The authors resolved the molecular organization of the nuclear basket:

• TPR Dimerization: The basket filaments are formed by a tetramer of TPR dimers (a "dimer of dimers"). The filaments consist of an antiparallel bundle of four stacked coiled-coils.
• Dual Attachment Sites: The TPR insertion region attaches to the NR at two distinct sites (inner and outer copies), mediated by GANP. A single GANP molecule bridges two TPR dimers simultaneously.
• ZC3HC1 Role: ZC3HC1 extends the basket filaments by linking consecutive TPR homodimers end-to-end.
• NUP153 and NUP50: NUP153 tethers NUP50 to the basket via flexible disordered regions, positioning them at the nuclear entrance of the central channel.

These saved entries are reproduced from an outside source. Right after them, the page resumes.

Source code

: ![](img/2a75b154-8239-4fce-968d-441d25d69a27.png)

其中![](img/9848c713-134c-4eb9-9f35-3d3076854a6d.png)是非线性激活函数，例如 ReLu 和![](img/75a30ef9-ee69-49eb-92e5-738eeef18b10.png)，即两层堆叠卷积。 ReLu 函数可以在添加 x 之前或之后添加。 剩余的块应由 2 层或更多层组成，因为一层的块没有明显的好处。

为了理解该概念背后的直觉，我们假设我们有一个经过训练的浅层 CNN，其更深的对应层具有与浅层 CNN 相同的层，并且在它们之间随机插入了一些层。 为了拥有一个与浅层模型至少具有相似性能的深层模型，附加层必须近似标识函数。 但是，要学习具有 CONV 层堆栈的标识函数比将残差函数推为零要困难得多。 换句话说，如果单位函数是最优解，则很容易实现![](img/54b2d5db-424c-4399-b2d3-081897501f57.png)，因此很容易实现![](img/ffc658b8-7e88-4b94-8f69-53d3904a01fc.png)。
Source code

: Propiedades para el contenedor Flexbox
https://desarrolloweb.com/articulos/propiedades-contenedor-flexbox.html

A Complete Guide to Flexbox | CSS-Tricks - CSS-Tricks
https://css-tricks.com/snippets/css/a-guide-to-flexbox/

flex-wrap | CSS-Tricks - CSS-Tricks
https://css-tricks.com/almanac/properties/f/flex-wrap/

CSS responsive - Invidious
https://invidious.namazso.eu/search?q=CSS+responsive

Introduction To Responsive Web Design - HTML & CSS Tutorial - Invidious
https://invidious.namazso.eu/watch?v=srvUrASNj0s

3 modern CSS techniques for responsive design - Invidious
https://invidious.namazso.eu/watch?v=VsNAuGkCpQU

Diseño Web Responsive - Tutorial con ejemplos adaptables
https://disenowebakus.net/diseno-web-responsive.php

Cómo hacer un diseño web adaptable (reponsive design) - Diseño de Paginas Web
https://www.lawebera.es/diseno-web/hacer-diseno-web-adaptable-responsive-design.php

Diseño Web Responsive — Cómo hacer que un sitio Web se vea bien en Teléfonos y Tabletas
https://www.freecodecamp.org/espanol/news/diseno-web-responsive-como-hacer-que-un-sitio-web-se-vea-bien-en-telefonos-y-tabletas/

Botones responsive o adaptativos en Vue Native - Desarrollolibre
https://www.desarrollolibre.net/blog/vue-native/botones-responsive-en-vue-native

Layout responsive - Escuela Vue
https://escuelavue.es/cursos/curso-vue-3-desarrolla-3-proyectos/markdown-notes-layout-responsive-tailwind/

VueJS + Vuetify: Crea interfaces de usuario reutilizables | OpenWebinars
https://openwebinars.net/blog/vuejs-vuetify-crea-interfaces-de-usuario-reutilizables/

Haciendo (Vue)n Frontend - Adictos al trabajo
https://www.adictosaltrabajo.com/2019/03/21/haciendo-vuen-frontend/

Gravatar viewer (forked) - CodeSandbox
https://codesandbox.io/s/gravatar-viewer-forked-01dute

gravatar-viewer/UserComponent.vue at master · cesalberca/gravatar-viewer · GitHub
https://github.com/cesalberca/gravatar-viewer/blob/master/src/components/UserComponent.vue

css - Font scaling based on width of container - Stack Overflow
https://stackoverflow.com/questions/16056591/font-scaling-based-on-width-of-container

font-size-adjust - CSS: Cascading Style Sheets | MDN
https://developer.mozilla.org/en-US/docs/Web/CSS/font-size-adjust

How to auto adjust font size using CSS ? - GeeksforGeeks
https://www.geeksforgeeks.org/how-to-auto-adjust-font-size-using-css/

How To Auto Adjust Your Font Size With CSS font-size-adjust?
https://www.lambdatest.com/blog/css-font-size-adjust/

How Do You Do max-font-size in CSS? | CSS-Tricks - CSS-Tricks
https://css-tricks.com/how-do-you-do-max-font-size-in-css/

D. Comprehensive NPC Model

The authors generated a substantially extended composite model of the human NPC:

• The model accounts for ~102 MDa of the ~126 MDa total mass (including full-length proteins).
• It defines the arrangement of the Inner Ring, Nuclear Ring, and Nuclear Basket with atomic-level detail for the scaffold and high-confidence placement for peripheral complexes.
• It reveals a "chromatin exclusion zone" created by the rigid basket filaments, protecting the transport channel.

4. Significance

• Redefining NPC Composition: The study fundamentally updates the molecular composition of the human NPC, establishing TREX-2 and two transmembrane proteins (TMEM209, SMPD4) as permanent structural scaffolds.
• Mechanism of mRNA Export: By positioning TREX-2 directly at the nuclear entrance of the central channel, the model provides a structural basis for how mRNP remodeling (mediated by the helicase DDX39B) is coupled to NPC transport. It suggests a coordinated "hand-off" mechanism where TREX-2 prepares the mRNP for entry, and the cytoplasmic NUP214/DDX19 complex facilitates exit.
• Methodological Advancement: The paper demonstrates the power of combining in-situ XL-MS, cryo-ET, and AI-driven modeling (AlphaFold 3) to solve complex, dynamic macromolecular assemblies that were previously intractable.
• Functional Insights: The structural arrangement explains how the NPC maintains an exclusion zone for heterochromatin while allowing large cargos (like HIV capsids or pre-ribosomes) to pass through without tangling.

In conclusion, Obarska-Kosinska et al. provide the most complete structural framework of the human NPC to date, resolving long-standing questions about the nuclear basket and revealing the TREX-2 complex as a central, integral component of the nuclear transport machinery.